BEGIN GIVEN INFORMATION

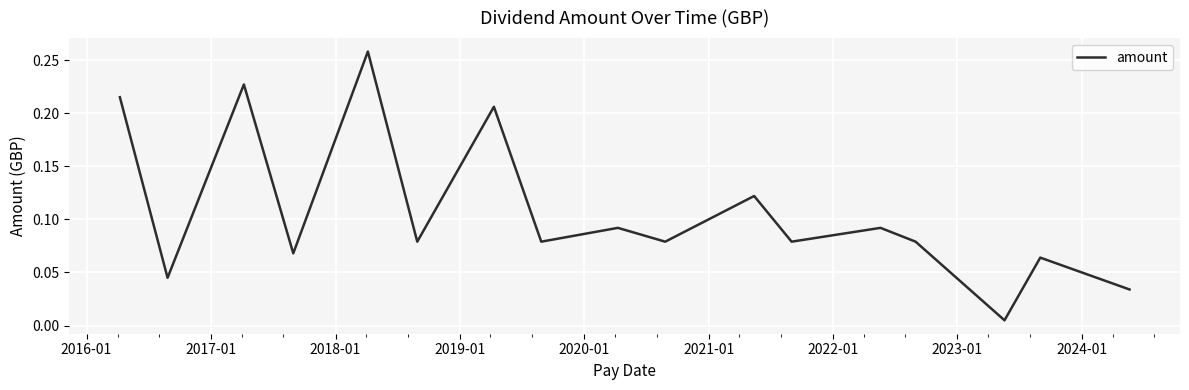

Does the chart have visible grid lines?

Yes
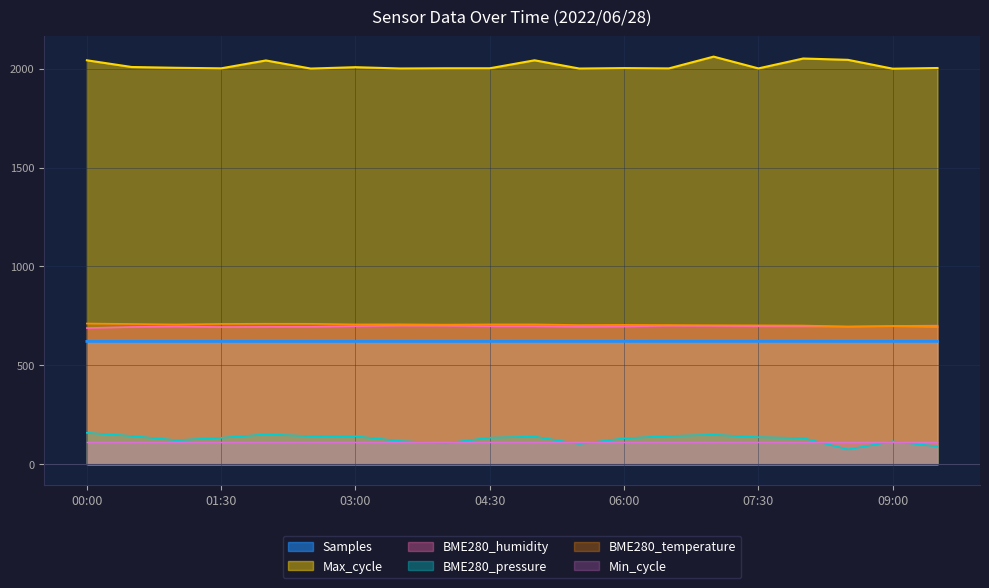

How many interior local valleys does the BME280_humidity series have?

3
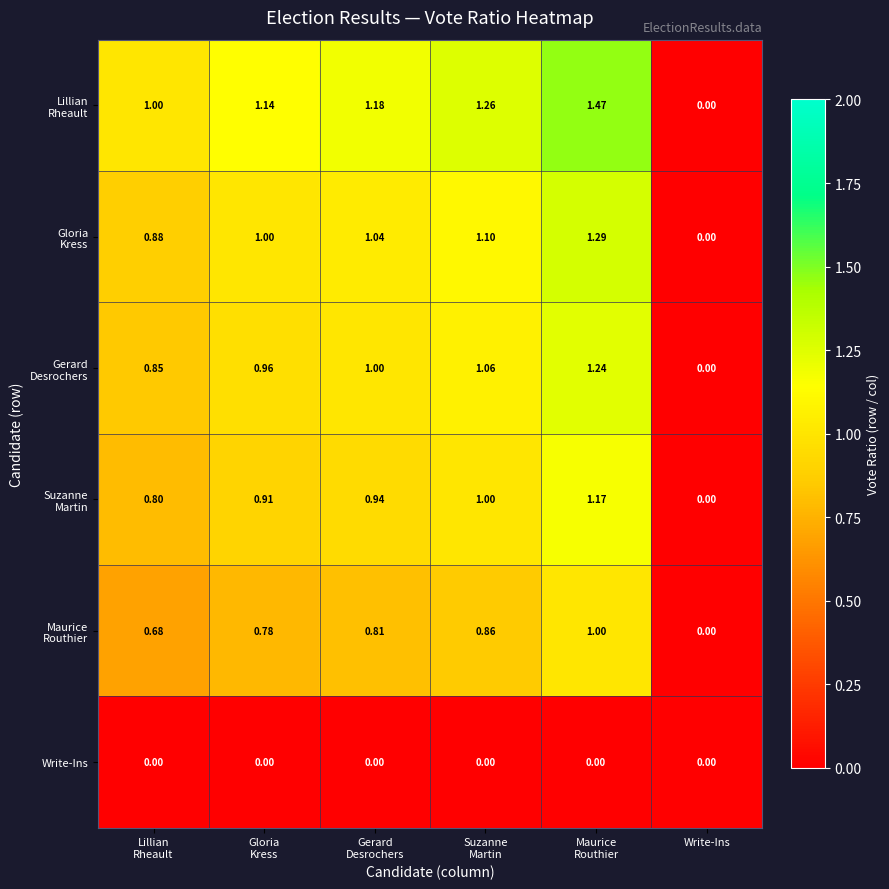

What is the difference between the highest and lowest values at Suzanne
Martin?

1.3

END GIVEN INFORMATION

**TASK PROMPT**: Reproduce every line of the records above word for word, leaving the pictures out.

**ANSWER TO THIS PROBLEM**:
Does the chart have visible grid lines?

Yes

How many interior local valleys does the BME280_humidity series have?

3

What is the difference between the highest and lowest values at Suzanne
Martin?

1.3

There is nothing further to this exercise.